World leader launches an extraordinary new battery

Insights — September 2023

CATL’s new ShenXing electric vehicle battery features a range of 700 kilometres along with super-fast charging whereby 400 kilometres of range can be added in only 10 minutes of charging

Further to an article we published in May reporting on the commercialisation of a new lithium-ion battery variant, last week the battery was officially named and launched by the world’s leading battery manufacturer.

Contemporary Amperex Technology (typically referred to as CATL) officially launched its ShenXing Superfast Charging Battery. The battery is based on lithium iron phosphate (LFP) chemistry and is reported to have a range of 700 kilometres (on a single charge, in an average electric vehicle). CATL attributes the battery’s superior performance to groundbreaking innovations in various aspects of the cell including the cathode, anode, electrolyte and separator.

While the 700 kilometre range is impressive relative to the current generation of batteries (the industry average electric vehicle range is approximately 350 kilometres), most impressive is its fast charging ability whereby 10 minutes of charging is reported to provide 400 kilometres of range.

We believe this development marks the end of range anxiety. Compared to its peers, the ShenXing is roughly twice as good as the next best battery presently available which is produced by South Korean, SK Innovations and used in the Hyundai Ioniq 5. It performs almost 2.5 times better than the Tesla Model 3 (which sources batteries from various manufacturers including Panasonic, LG Energy Solutions and CATL itself). A comparison which highlights how quickly technology has evolved, the ShenXing battery performs more than 5 times better than the Nissan Leaf (which sources its batteries from Japan’s AESC) which has been one of the best-selling electric vehicles over the last decade. CATL expects the ShenXing will enter mass production by the end of 2023 and will be incorporated in electric vehicles in the first quarter of 2024.

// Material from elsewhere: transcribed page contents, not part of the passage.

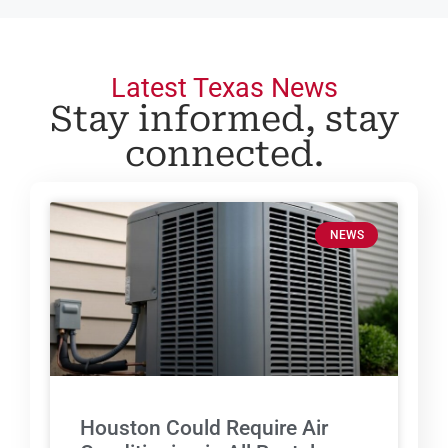
Latest Texas News
Stay informed, stay
connected.
NEWS
Houston Could Require Air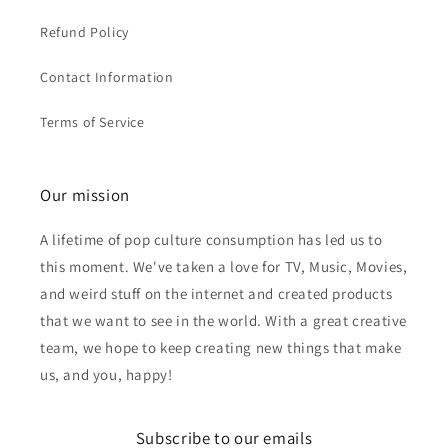
Refund Policy
Contact Information
Terms of Service
Our mission
A lifetime of pop culture consumption has led us to
this moment. We've taken a love for TV, Music, Movies,
and weird stuff on the internet and created products
that we want to see in the world. With a great creative
team, we hope to keep creating new things that make
us, and you, happy!
Subscribe to our emails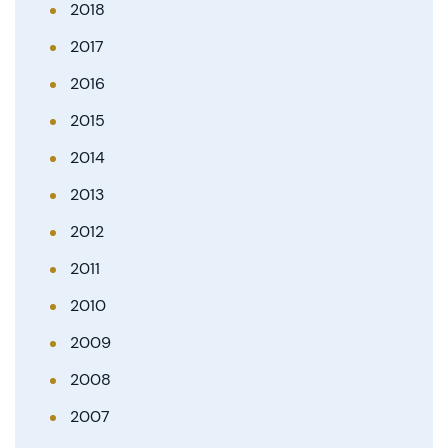
2018
2017
2016
2015
2014
2013
2012
2011
2010
2009
2008
2007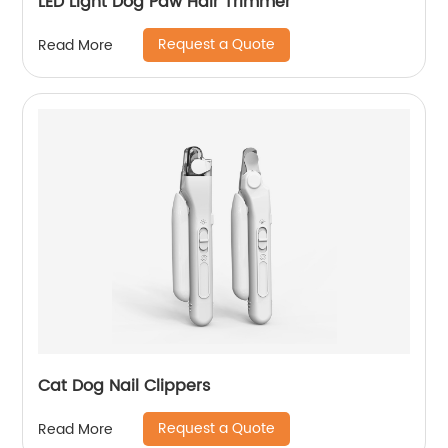
LED Light Dog Paw Hair Trimmer
Request a Quote
Read More
Cat Dog Nail Clippers
Request a Quote
Read More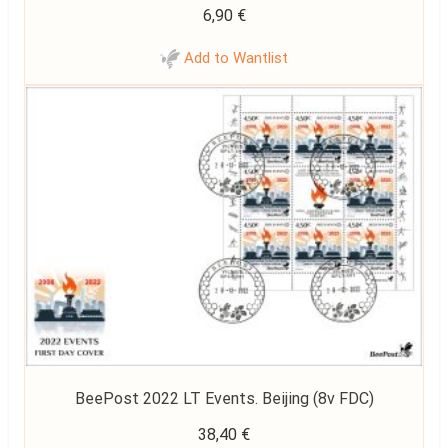
6,90
€
Add to Wantlist
BeePost 2022 LT Events. Beijing (8v FDC)
38,40
€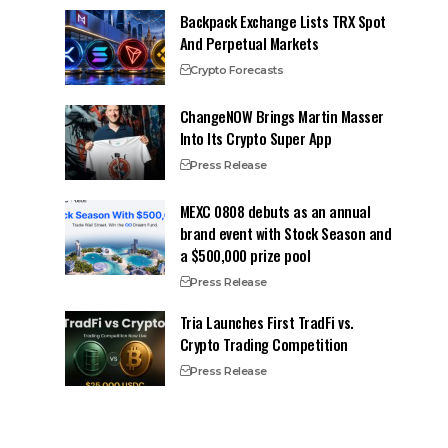
Backpack Exchange Lists TRX Spot
And Perpetual Markets
Crypto Forecasts
ChangeNOW Brings Martin Masser
Into Its Crypto Super App
Press Release
MEXC 0808 debuts as an annual
brand event with Stock Season and
a $500,000 prize pool
Press Release
Tria Launches First TradFi vs.
Crypto Trading Competition
Press Release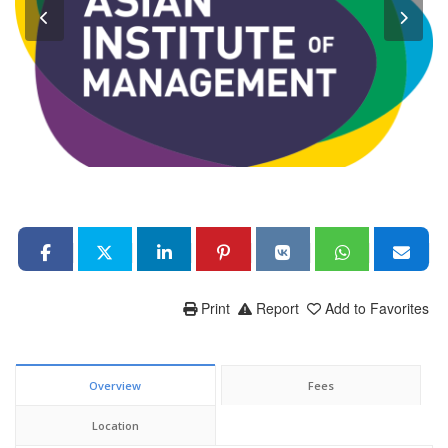
Print
Report
Add to Favorites
Overview
Fees
Location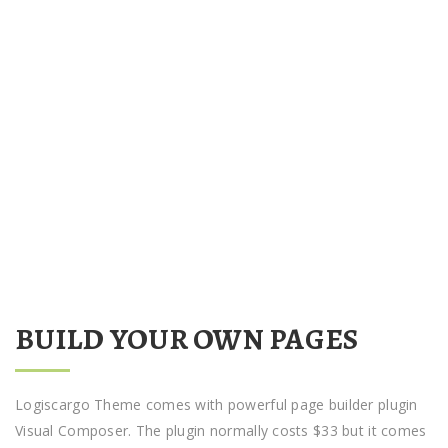
BUILD YOUR OWN PAGES
Logiscargo Theme comes with powerful page builder plugin
Visual Composer. The plugin normally costs $33 but it comes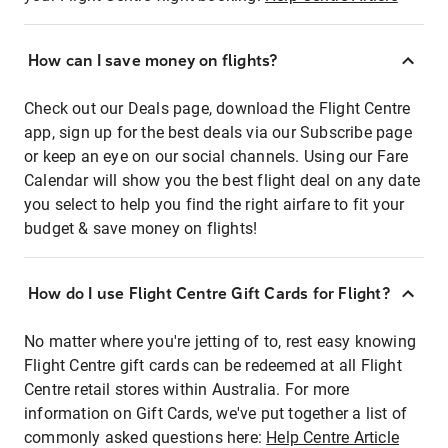
How can I save money on flights?
Check out our Deals page, download the Flight Centre
app, sign up for the best deals via our Subscribe page
or keep an eye on our social channels. Using our Fare
Calendar will show you the best flight deal on any date
you select to help you find the right airfare to fit your
budget & save money on flights!
How do I use Flight Centre Gift Cards for Flight?
No matter where you're jetting of to, rest easy knowing
Flight Centre gift cards can be redeemed at all Flight
Centre retail stores within Australia. For more
information on Gift Cards, we've put together a list of
commonly asked questions here:
Help Centre Article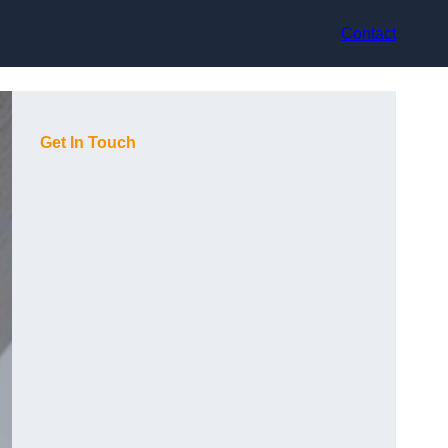
Contact
Get In Touch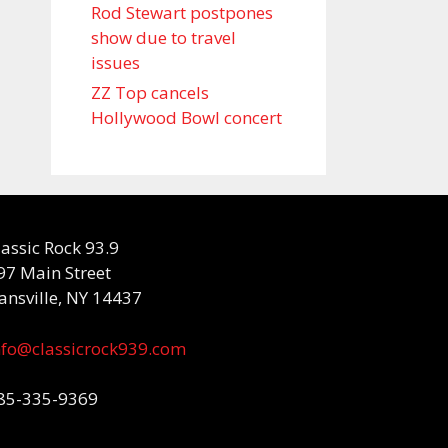
Rod Stewart postpones
show due to travel
issues
ZZ Top cancels
Hollywood Bowl concert
lassic Rock 93.9
97 Main Street
ansville, NY 14437
nfo@classicrock939.com
85-335-9369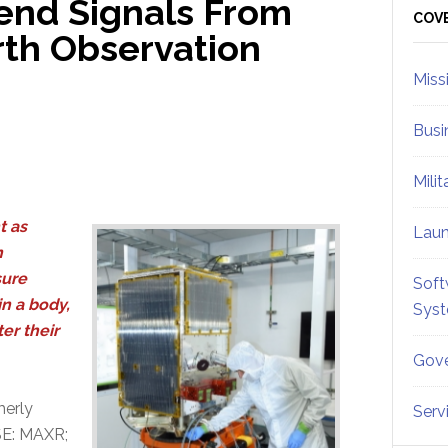
 Send Signals From
Sid
COV
rth Observation
Miss
Busi
Mili
t as
Lau
n
sure
Soft
in a body,
Sys
er their
Gove
merly
Serv
SE: MAXR;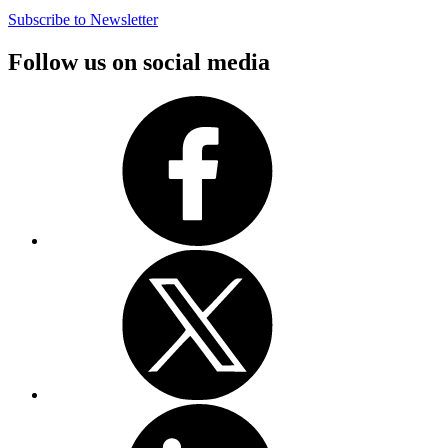
Subscribe to Newsletter
Follow us on social media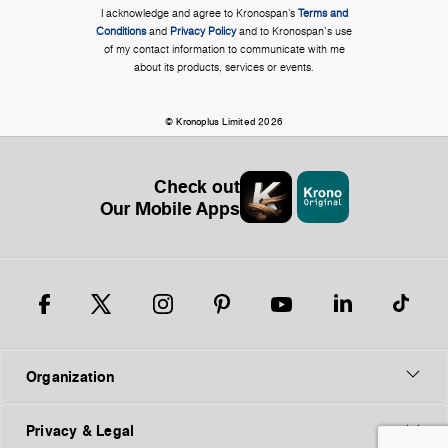
I acknowledge and agree to Kronospan’s
Terms and
Conditions
and
Privacy Policy
and to Kronospan's use
of my contact information to communicate with me
about its products, services or events.
© Kronoplus Limited 2026
Check out
Our Mobile Apps
Organization
Privacy & Legal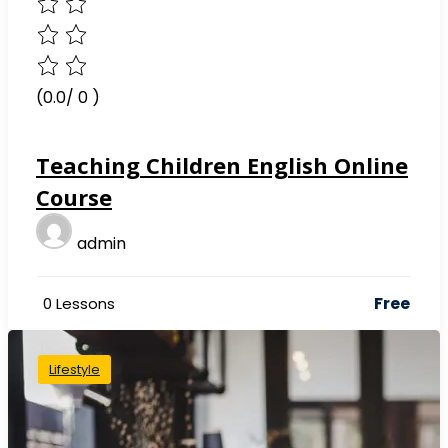
(0.0/ 0 )
Teaching Children English Online
Course
admin
Free
0 Lessons
Lifestyle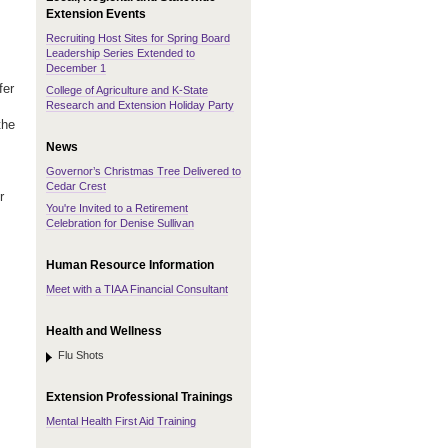
Extension Events
Recruiting Host Sites for Spring Board
Leadership Series Extended to
December 1
fer
College of Agriculture and K-State
Research and Extension Holiday Party
the
News
Governor’s Christmas Tree Delivered to
Cedar Crest
r
You're Invited to a Retirement
Celebration for Denise Sullivan
Human Resource Information
Meet with a TIAA Financial Consultant
Health and Wellness
Flu Shots
Extension Professional Trainings
Mental Health First Aid Training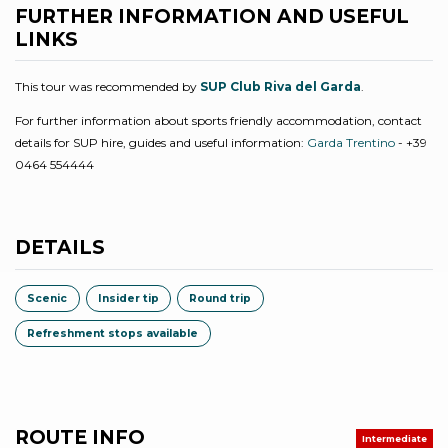
FURTHER INFORMATION AND USEFUL
LINKS
This tour was recommended by
SUP Club Riva del Garda
.
For further information about sports friendly accommodation, contact
details for SUP hire, guides and useful information:
Garda Trentino
- +39
0464 554444
DETAILS
Scenic
Insider tip
Round trip
Refreshment stops available
ROUTE INFO
Intermediate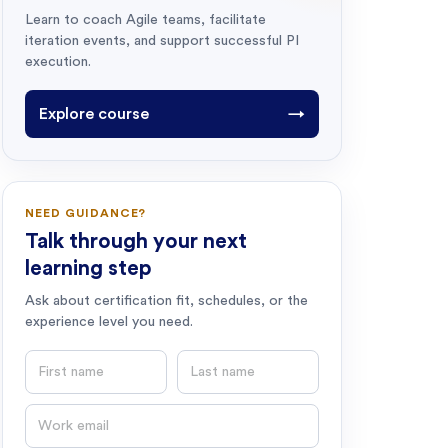
Learn to coach Agile teams, facilitate
iteration events, and support successful PI
execution.
Explore course
→
NEED GUIDANCE?
Talk through your next
learning step
Ask about certification fit, schedules, or the
experience level you need.
First name
Last name
Email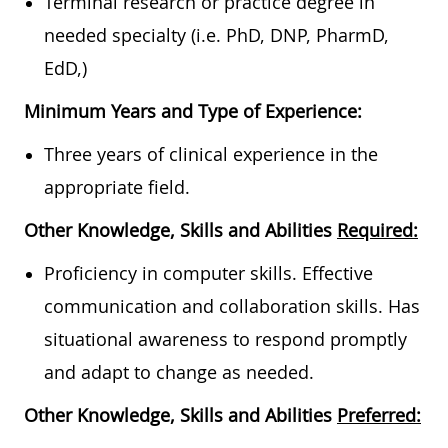
Terminal research or practice degree in
needed specialty (i.e. PhD, DNP, PharmD,
EdD,)
Minimum Years and Type of Experience:
Three years of clinical experience in the
appropriate field.
Other Knowledge, Skills and Abilities
Required:
Proficiency in computer skills. Effective
communication and collaboration skills. Has
situational awareness to respond promptly
and adapt to change as needed.
Other Knowledge, Skills and Abilities
Preferred: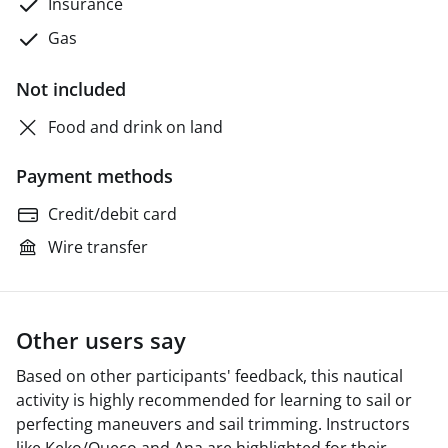
Insurance
Gas
Not included
Food and drink on land
Payment methods
Credit/debit card
Wire transfer
Other users say
Based on other participants' feedback, this nautical
activity is highly recommended for learning to sail or
perfecting maneuvers and sail trimming. Instructors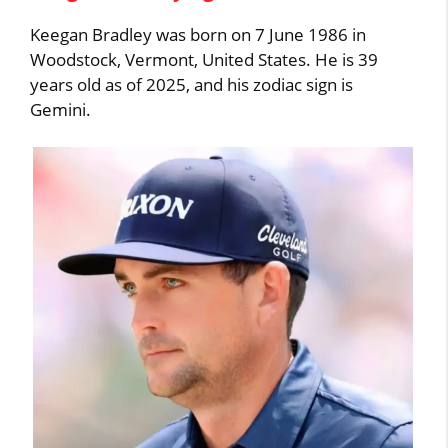
Keegan Bradley was born on 7 June 1986 in
Woodstock, Vermont, United States. He is 39
years old as of 2025, and his zodiac sign is
Gemini.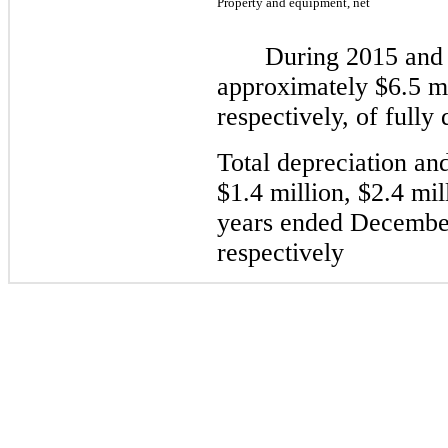
Property and equipment, net
During
2015
an
approximately
$6.5
mi
respectively,
of fully 
Total depreciation an
$1.4
million,
$2.4
mil
years ended December
respectively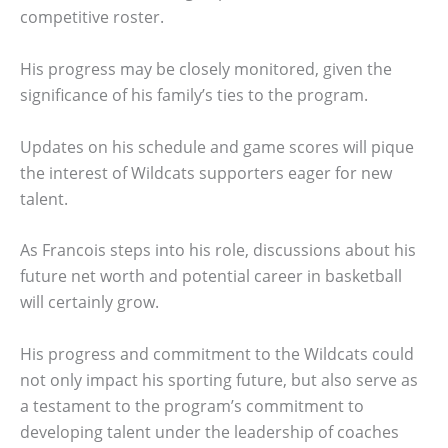
competitive roster.
His progress may be closely monitored, given the
significance of his family’s ties to the program.
Updates on his schedule and game scores will pique
the interest of Wildcats supporters eager for new
talent.
As Francois steps into his role, discussions about his
future net worth and potential career in basketball
will certainly grow.
His progress and commitment to the Wildcats could
not only impact his sporting future, but also serve as
a testament to the program’s commitment to
developing talent under the leadership of coaches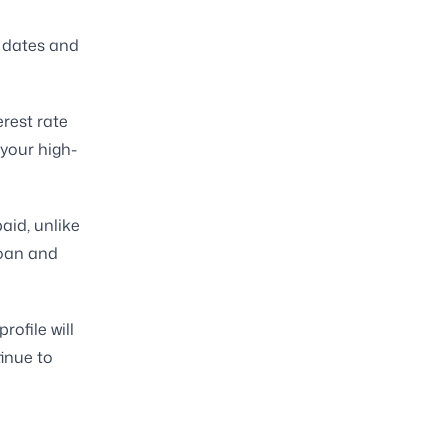
 dates and
erest rate
 your high-
aid, unlike
loan and
ofile will
inue to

Does T8 Energy Vision have a position in CATL?
No. We do not hold the stock and have not held the stock previously on the basis of valuation and risk. A key factor is that we don’t believe battery manufacturing will prove to be a good investment in the long-term on the basis of structural industry dynamics (low margins, high capital intensity, highly competitive) and what we consider to be a challenging environment to protect critical intellectual property (lack of a sustainable competitive advantage). In the nearer-term, we believe that the risk to CATL’s margins is skewed to the downside (relative to run-rate and consensus on a 2-3 year view).

If not CATL, what is the best way to be positioned to benefit from the battery boom?
In the longer-term, inputs such as raw materials (copper, silver), specialty materials (silicon carbide), specialty components (separators and foils), as well as second derivatives within the broader supply chain of energy storage (such as specialty manufacturing machinery, energy storage-specific software, data management, integration and distribution) have the potential to be much more attractive investments.

What is the key takeaway?
We reiterate the comment we made back in May that up to now, the availability and maturity of battery technology has been holding back the adoption of renewables (solar and wind are intermittent energy sources and require energy storage to be ‘baseload’ competitive) and electric vehicles (range anxiety and charging wait-time anxiety).

This development continues to indicate that we are witnessing a remarkable rate of change within battery technology and that batteries present much more of an opportunity than a risk to clean energy. The world is set to produce and utilise an extraordinary volume of batteries over the next five to 10 years and this is not reflected in the valuations of any of the companies we track within this space.

T8 Energy Vision has unique exposures to various energy storage technologies and their supply chains on the basis that we believe they represent an extraordinary investment opportunity at this stage of evolution.